‘We can’t stop doing that’: Cubs drop another crazy game in Arizona
PHOENIX -- It was déjà vu all over again. Again.
Last September, the Cubs visited Arizona for a series of wild, consequential games. In one, Chicago nearly rallied from down six runs in the ninth inning. In another, the two teams traded extra-inning blows until Arizona finally prevailed in the 13th. The series, which helped cost the Cubs a playoff spot, has remained lodged in their memories.
This week, those memories have resurfaced. One night after claiming a one-run victory over the Diamondbacks in 11 innings, the Cubs helped engineer another barnburner. There were defensive miscues and wild pitches, huge home runs and gut-punching bullpen meltdowns. Chicago could not come out on top on Tuesday night, falling 12-11 in 10 innings on a walk-off hit from Randal Grichuk.
“We can’t stop doing that,” said Cubs outfielder Ian Happ, more in amazement more in amazement at the team's crazy run of games in Arizona than in disappointment at the outcome. “We need to finish a game in nine innings.”
The wild swings of the game produced more turning points than the human mind is built to retain. The Diamondbacks jumped on struggling Cubs starter Kyle Hendricks with two homers in the third, only for Chicago to chase Arizona starter Tommy Henry from the game with a four-run fifth. In the sixth, an inning after the Diamondbacks scored four runs thanks in part to two wild pitches by reliever Luke Little, Statcast gave Arizona a 94-percent chance of winning. In the seventh, after Happ clubbed a go-ahead grand slam to put Chicago ahead, 11-8, the Cubs had an 89-percent shot at claiming the victory.
That probability would rise further, to 90 percent and then 96 percent, until Diamondbacks star Ketel Marte stepped to the plate with Arizona down by one with two outs in the ninth. On the second pitch from Chicago closer Adbert Alzolay, Marte deposited a ball just beyond the fence in right-center -- a shot that survived a replay review -- to tie the game at 11-11. An inning later, Grichuk won the game with a pinch-hit double off Drew Smyly.

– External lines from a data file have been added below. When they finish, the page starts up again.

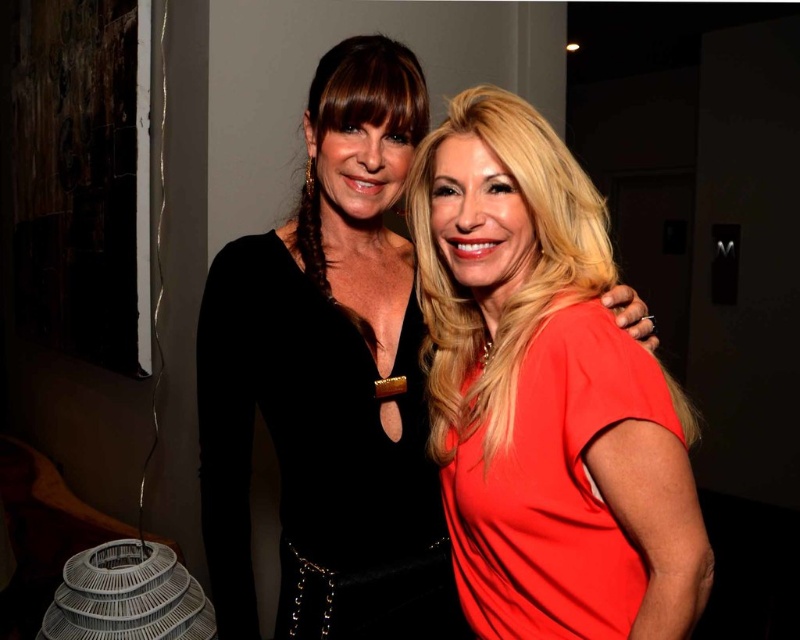
Between velvet black dress at center and matte red dress at right, which one is positioned higher?

Positioned higher is velvet black dress at center.

Does point (385, 580) come in front of point (498, 540)?

No, it is not.

The height and width of the screenshot is (640, 800). I want to click on velvet black dress at center, so click(x=316, y=460).

What do you see at coordinates (329, 381) in the screenshot? I see `matte black dress at center` at bounding box center [329, 381].

Between matte black dress at center and matte red dress at right, which one has less height?

Standing shorter between the two is matte red dress at right.

What do you see at coordinates (329, 381) in the screenshot? Image resolution: width=800 pixels, height=640 pixels. I see `matte black dress at center` at bounding box center [329, 381].

I want to click on matte black dress at center, so click(329, 381).

Does matte black dress at center come behind velvet black dress at center?

That is False.

Does matte black dress at center have a greater height compared to velvet black dress at center?

Correct, matte black dress at center is much taller as velvet black dress at center.

Is point (326, 360) more distant than point (232, 298)?

No, it is in front of (232, 298).

Locate an element on the screen. matte black dress at center is located at coordinates (329, 381).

“We put 11 runs on the board,” said manager Craig Counsell. “We just didn’t pitch well enough tonight.”
If there was any aspect of the game undeserving of being flushed down the drain as an Arizona aberration, it was Chicago’s offensive breakout. The Cubs entered the game on a cold streak, averaging just 3.17 runs over their previous six. After losing outfielder Seiya Suzuki to an oblique injury for up to a month, Chicago desperately needed someone to step up other than rookie slugger Michael Busch, who tied a club record Monday with a homer in five straight games.
Busch’s streak didn’t reach six contests, but the rest of the lineup more than compensated. Happ had three hits, including a double and his grand slam, all of which came against left-handed pitchers, against whom the switch-hitter historically fares worse. Nico Hoerner fell a homer shy of hitting for the cycle and Cody Bellinger and Miguel Amaya both tripled. Chicago’s 11 runs and 14 hits each rank as their second-highest outputs of the season.

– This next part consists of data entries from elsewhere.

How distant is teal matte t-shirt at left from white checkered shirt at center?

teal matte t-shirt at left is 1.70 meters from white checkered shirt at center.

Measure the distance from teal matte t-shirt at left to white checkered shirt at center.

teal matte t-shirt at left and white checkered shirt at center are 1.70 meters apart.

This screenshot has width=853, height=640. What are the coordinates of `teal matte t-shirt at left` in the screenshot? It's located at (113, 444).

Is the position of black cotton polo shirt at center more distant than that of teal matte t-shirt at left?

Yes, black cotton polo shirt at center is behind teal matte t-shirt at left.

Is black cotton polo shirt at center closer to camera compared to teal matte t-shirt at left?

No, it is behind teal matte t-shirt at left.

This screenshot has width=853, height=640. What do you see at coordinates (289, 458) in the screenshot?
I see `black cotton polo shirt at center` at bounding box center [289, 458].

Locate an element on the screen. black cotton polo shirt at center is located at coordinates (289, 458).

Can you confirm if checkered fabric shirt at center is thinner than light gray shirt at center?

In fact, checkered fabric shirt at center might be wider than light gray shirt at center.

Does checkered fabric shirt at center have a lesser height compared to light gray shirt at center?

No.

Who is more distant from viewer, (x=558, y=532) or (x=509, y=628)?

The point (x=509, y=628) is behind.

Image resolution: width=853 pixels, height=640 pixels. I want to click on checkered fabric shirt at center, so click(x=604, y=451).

“Staying in that one as long as we did, it’d be easy to not have the at-bats we had,” Happ said. “We had good at-bats all day.”
More concerning was the continued scuffling from Hendricks, who allowed seven runs in 4 1/3 innings. Three of those runs came on a pair of third-inning homers by Lourdes Gurriel Jr. and Joc Pederson, although Hendricks also hit a batter and walked three others to make his night more difficult. He’s now allowed 24 earned runs through four starts in 2024, the worst four-start stretch of his career.
The answers remain elusive for the 34-year-old righty, but the veteran didn’t sound as despondent after the game as he did a start earlier. He made some adjustments, letting Amaya call more pitches behind the plate and working to be less predictable in his attack patterns. A turnaround is in there, he feels, even if it seems far away.
“I feel like I am making progress but it’s still not showing,” Hendricks said. “It’s tough. I’m going to have to go back and watch and break it down again and clearly get back to work.”
After a game like that, there’s nothing for Hendricks and the Cubs to do but move forward. And after several games like that in Arizona, there’s nothing left to do but shrug and say the experience will pay off down the line.
“As long as we’re in them,” Happ said, “we’re doing the right things.”